# Beer Can Wolfe Chicken



## SteerCrazy (Jul 17, 2006)

Got my bottle of Wolfe rub Saturday (thanks Larry) and I have to admit I was not thrilled with the taste right out of the bottle. The heat was just right and the spices were great but I've never used a rub with the flavoring that the Wolfe rub has (fruity, cinnamon-y).  My wife tried it and she liked it. So anyway I thought I'd do some beer can chicken and use the wolfe rub.




Rubbed under the skin, inside the cavity and all over generously with Wolfe Rub




Shall we dance??

Enjoyed some Samuel Adams specialty brew...Anyone see these around your neighborhood???



They come 4 to a box and are brewed similar to the old colonial days;
Taditional Ginger Honey Ale
George Washington Porter
James Madison Dark Wheat Ale
1790 Root Beer Brew
Very good, especially for special occasions




She's ready for the grill




Midway Point
Forming a nice deep red color, smells great




Nice rich color, the skin was crispy but not burnt.
180* ready to be pulled off

The chicken was extremely moist, the flavor was outstanding. I will say now that I've used the Wolfe Rub with a cook, I will use it more often. Great rub Larry!

Used Royal Oak briquettes, about 15 per side. Added apple wood chips to the briquettes. The charcoal lasted the entire cooking session (just over an hour)

Will definately do more in the future.


----------



## wittdog (Jul 17, 2006)

That looks great....Nice color on the chicken...Might have to go on a fact finding misson about the Sam Adams...


----------



## Finney (Jul 17, 2006)

Chicken looked great.

I've got to find some of that beer.


----------



## SteerCrazy (Jul 17, 2006)

Finney said:
			
		

> Chicken looked great.
> 
> I've got to find some of that beer.



If you find them, don't get  :ack: by the price tag......another way 'ol Jim Koch is trying to exploit us for $$


----------



## Finney (Jul 17, 2006)

Man's Best Friend BBQ said:
			
		

> Finney said:
> 
> 
> 
> ...


If they taste good.... I'll just pretend I bought them to drink in a nice restaurant.  That usually triples the price.


----------



## SteerCrazy (Jul 17, 2006)

Finney said:
			
		

> Man's Best Friend BBQ said:
> 
> 
> 
> ...



 :-k  Never thought of it that way....good point. Good way to explain that to the wife.. =D>


----------



## LarryWolfe (Jul 17, 2006)

Man's Best Friend BBQ said:
			
		

> Got my bottle of Wolfe rub Saturday (thanks Larry) and I have to admit I was not thrilled with the taste right out of the bottle. The heat was just right and the spices were great but I've never used a rub with the flavoring that the Wolfe rub has (fruity, cinnamon-y).  My wife tried it and she liked it. So anyway I thought I'd do some beer can chicken and use the wolfe rub.

» Extracted records:
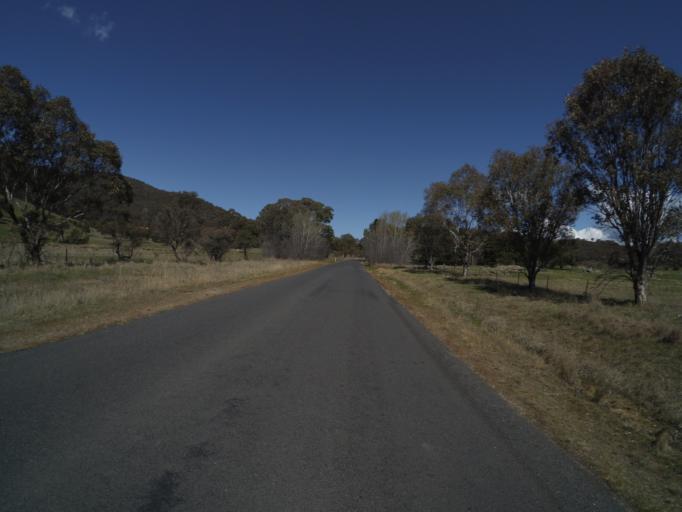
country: AU
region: Australian Capital Territory
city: Macquarie
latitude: -35.1648
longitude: 148.8863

» Exercise goal:
Continue the beer can chicken thread from its last line. The records have no connection to the beer can chicken thread.

» Answer for the task:
> 
> *The chicken was extremely moist, the flavor was outstanding. I will say now that I've used the Wolfe Rub with a cook, I will use it more often. Great rub Larry!*
> 
> Will definately do more in the future.



Thanks Dan, I'm glad you enjoyed it!  That's one of the finest beer can chickens I've seen in a long time!


----------



## SteerCrazy (Jul 17, 2006)

Larry Wolfe said:
			
		

> [quote="Man's Best Friend BBQ":fjc9vtg0]Got my bottle of Wolfe rub Saturday (thanks Larry) and I have to admit I was not thrilled with the taste right out of the bottle. The heat was just right and the spices were great but I've never used a rub with the flavoring that the Wolfe rub has (fruity, cinnamon-y).  My wife tried it and she liked it. So anyway I thought I'd do some beer can chicken and use the wolfe rub.
> 
> *The chicken was extremely moist, the flavor was outstanding. I will say now that I've used the Wolfe Rub with a cook, I will use it more often. Great rub Larry!*
> 
> Will definately do more in the future.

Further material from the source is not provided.